Hugh Myddleton, sixth son of Richard Myddleton of Chirk, was apprenticed to a goldsmith. He became Royal Jeweller to James I, alderman, Recorder of Denbigh, and eventually MP to Denbighshire and a baronet. He is best remembered for the New River, dug from Amwell in Hertfordshire to london to provide the capital with fresh water when the Thames became too polluted. A statue to his memory stands in Islington.

There are numerous famous Myddletons,too many to go into detail here; their portraits hang in the Royal Gallery there are monuments and statues scattered around Britian. The most impressive of which is Chirk Castle that lies close to the centuries old posting road from London to Holyhead. they fought for parliament during the civil war but, disillusioned with Cromwell's rule, voted for the restoration of Charles ii. The Myddletons trace their descent back further to the Welsh warlord, Rhirid Flaid and (along another route) to the viking, Ivar the Boneless. My blood is up now, you have my interest Mr Myddleton, do please tell me more!

I studied the portraits of these long dead ancestors; they are aloof and far above me in terms of status. I do not sniff a mystery until my eye rests on one particular portrait. She 'speaks' to me, but I can't quite hear her words. I begin to read, find out who she is and why she is staring so smuggly from the canvas. What has she to hide?
Jane Needham was the eldest daughter of Sir Robert Needham (d. 1661), and his second wife, Jane (1619–1666), daughter and heir of Sir William Cockayne of Clapham, and widow of John Worfield of Barking. Like the Myddletons the Needhams were Welsh gentry.

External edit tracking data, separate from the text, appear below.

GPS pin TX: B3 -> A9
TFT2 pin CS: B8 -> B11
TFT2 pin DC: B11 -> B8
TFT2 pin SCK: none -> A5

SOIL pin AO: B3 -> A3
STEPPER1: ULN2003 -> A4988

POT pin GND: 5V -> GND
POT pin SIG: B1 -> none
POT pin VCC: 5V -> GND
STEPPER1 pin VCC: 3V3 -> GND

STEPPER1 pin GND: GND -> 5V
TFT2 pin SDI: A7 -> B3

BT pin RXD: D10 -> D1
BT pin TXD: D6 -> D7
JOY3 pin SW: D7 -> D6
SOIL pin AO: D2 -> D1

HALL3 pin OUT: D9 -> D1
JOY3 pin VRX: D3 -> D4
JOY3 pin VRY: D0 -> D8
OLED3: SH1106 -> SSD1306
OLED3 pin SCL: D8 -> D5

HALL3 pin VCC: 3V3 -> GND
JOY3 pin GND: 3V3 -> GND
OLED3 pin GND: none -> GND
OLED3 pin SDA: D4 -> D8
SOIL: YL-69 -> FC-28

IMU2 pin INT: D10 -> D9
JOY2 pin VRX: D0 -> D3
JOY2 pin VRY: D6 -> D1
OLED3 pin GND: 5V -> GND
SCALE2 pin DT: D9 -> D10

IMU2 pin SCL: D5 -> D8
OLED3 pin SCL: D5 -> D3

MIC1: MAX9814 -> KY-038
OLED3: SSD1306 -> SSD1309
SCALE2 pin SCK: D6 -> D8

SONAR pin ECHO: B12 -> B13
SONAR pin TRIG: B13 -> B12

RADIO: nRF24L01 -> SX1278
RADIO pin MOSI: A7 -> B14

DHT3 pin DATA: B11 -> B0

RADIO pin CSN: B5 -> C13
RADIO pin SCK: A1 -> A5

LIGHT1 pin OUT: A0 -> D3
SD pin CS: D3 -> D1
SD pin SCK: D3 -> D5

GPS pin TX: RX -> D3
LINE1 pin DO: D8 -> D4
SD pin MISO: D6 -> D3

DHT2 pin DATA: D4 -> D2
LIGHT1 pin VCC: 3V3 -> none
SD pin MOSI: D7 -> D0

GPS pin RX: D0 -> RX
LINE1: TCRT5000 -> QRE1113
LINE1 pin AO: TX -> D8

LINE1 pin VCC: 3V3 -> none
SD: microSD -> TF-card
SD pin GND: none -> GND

Jane was married at the age of fourteen (18 October 1660) at St Mary''s, Lambeth, to Charles Myddleton, the sixth son of Sir Thomas Myddleton of Chirk Castle. She is a very interesting character. Contemporary accounts recall her as thrusting, ambitious and ruthless. Undeterred by her unsuccessful bid to weedle a way into the bed of King Charles ii, she then resorted to dangling the charms of her young daughter, Jenny, before his eyes.
'That isn't very nice, Jane!' I think and am forced to read on, to learn more. I turn to Pepys who mentions her in his diaries. Jane myddleton is 'indeed is a very beautiful lady' he says and I feel better. That is where I must get it from I suppose :D

On reading further I discovered that far from being loved and admired, her contemporaries (or at least those of the female persuasion) found her annoying, a girl who 'had not learned the meaning of wit or wisdom'. Rather more startling in a world of unimaginable smells, she is recorded as being 'smelly.' Pepys writes, 'she (Mrs Pierce) tells me that the fine Mrs. Middleton is noted for carrying about her body a continued sour base smell, that is very offensive, especially if she be a little hot.'
Oh, fair do's! I cry! Everyone was smelly in those days! I then began to realise that, if everyone was smelly then her stench must have been truly overpowering. Not something one hopes to discover about one's ancestors but I am now determined to discover the cause (or at least a hypothesis of the truth) of that unfortunate, scheming, ruthless, beautiful, calculating woman's personal aroma. I smell another novel!